CML-Bench: A Framework for Evaluating and Enhancing LLM-Powered Movie Scripts Generation

TL;DR

The paper tackles the gap between LLM-generated movie scripts and the nuanced storytelling demanded by cinema. It introduces CML-Dataset to ground evaluation in authentic, high-quality segments and identifies three key dimensions—Dialogue Coherence, Character Consistency, and Plot Reasonableness—as foundational screenplay quality metrics. Building on these insights, it presents CML-Bench, a nine-metric, cinema-focused evaluation framework, and CML-Instruction, a structured prompting strategy that significantly improves LLM-script quality and aligns closely with human judgments. Through diverse experiments, case studies, and human evaluations, the approach demonstrates robust improvements across genres and establishes a practical, interpretable pipeline for automated screenplay generation and assessment.

Abstract

Large Language Models (LLMs) have demonstrated remarkable proficiency in generating highly structured texts. However, while exhibiting a high degree of structural organization, movie scripts demand an additional layer of nuanced storytelling and emotional depth-the 'soul' of compelling cinema-that LLMs often fail to capture. To investigate this deficiency, we first curated CML-Dataset, a dataset comprising (summary, content) pairs for Cinematic Markup Language (CML), where 'content' consists of segments from esteemed, high-quality movie scripts and 'summary' is a concise description of the content.
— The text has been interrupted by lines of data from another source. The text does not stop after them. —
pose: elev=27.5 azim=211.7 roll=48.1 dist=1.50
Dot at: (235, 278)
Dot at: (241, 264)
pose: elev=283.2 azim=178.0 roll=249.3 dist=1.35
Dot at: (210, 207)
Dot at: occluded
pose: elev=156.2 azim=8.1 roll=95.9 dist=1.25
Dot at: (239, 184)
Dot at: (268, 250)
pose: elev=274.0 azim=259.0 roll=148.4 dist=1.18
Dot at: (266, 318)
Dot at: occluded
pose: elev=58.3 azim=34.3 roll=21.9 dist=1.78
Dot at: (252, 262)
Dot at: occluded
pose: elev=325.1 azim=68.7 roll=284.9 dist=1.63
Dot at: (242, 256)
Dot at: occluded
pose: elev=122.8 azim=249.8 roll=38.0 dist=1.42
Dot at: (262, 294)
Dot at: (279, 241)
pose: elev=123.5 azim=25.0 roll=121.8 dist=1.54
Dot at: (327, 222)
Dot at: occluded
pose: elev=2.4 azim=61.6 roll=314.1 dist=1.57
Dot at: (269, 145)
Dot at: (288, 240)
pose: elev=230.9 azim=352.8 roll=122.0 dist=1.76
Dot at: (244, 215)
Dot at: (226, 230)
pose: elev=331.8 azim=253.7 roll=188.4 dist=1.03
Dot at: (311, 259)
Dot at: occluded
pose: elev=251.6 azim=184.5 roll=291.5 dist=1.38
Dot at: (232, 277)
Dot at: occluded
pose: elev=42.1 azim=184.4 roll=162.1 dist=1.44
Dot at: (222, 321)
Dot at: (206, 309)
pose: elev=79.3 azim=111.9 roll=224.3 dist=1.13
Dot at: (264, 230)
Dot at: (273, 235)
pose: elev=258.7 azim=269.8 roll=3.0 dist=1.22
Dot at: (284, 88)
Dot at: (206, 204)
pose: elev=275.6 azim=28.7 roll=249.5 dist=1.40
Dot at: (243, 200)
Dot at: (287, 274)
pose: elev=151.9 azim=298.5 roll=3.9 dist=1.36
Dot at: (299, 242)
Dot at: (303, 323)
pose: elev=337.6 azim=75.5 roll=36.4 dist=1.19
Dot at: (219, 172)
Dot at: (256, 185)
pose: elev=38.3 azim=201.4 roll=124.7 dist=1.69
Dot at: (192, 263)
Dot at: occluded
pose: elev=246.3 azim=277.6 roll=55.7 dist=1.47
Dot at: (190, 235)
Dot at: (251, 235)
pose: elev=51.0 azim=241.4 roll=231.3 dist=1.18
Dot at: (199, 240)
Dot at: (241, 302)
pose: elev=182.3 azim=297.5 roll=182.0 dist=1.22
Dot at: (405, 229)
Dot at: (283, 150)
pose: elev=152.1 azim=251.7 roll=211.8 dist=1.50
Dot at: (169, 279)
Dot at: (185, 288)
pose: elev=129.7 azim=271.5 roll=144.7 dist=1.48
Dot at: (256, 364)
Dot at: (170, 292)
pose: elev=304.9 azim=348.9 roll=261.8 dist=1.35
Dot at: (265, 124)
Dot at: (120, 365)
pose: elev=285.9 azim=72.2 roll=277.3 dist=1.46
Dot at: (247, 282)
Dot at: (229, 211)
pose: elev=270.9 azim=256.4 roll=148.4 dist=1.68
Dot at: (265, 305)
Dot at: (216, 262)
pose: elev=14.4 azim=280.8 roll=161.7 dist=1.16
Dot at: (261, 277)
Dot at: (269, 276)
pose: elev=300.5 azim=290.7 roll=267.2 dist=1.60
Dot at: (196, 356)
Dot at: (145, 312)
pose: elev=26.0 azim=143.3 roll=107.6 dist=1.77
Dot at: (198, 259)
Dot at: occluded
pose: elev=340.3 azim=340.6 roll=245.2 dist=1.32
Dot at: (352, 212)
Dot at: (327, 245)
Through an in-depth analysis of the intrinsic multi-shot continuity and narrative structures within these authentic scripts, we identified three pivotal dimensions for quality assessment: Dialogue Coherence (DC), Character Consistency (CC), and Plot Reasonableness (PR). Informed by these findings, we propose the CML-Bench, featuring quantitative metrics across these dimensions. CML-Bench effectively assigns high scores to well-crafted, human-written scripts while concurrently pinpointing the weaknesses in screenplays generated by LLMs. To further validate our benchmark, we introduce CML-Instruction, a prompting strategy with detailed instructions on character dialogue and event logic, to guide LLMs to generate more structured and cinematically sound scripts. Extensive experiments validate the effectiveness of our benchmark and demonstrate that LLMs guided by CML-Instruction generate higher-quality screenplays, with results aligned with human preferences.

Paper Structure

This paper contains 53 sections, 9 equations, 9 figures, 3 tables.

Figures (9)

  • Figure 1: CML-Dataset construction pipeline: Raw movie script elements (e.g., stage direction, scene description, character, dialogue) are extracted and transformed into a structured CML-Dataset entry containing basic information, the script segment (content), and an LLM-generated summary.
  • Figure 2: Genre distribution in CML-Dataset. The dataset includes all major movie types.
  • Figure 3: Intrinsic Characteristics Analysis.
  • Figure 4: CML-Bench evaluation of LLM-generated screenplays. (a) Human (GT) vs. LLMs with base prompt settings. (b) Human (GT) vs. LLMs with CML-Instruction.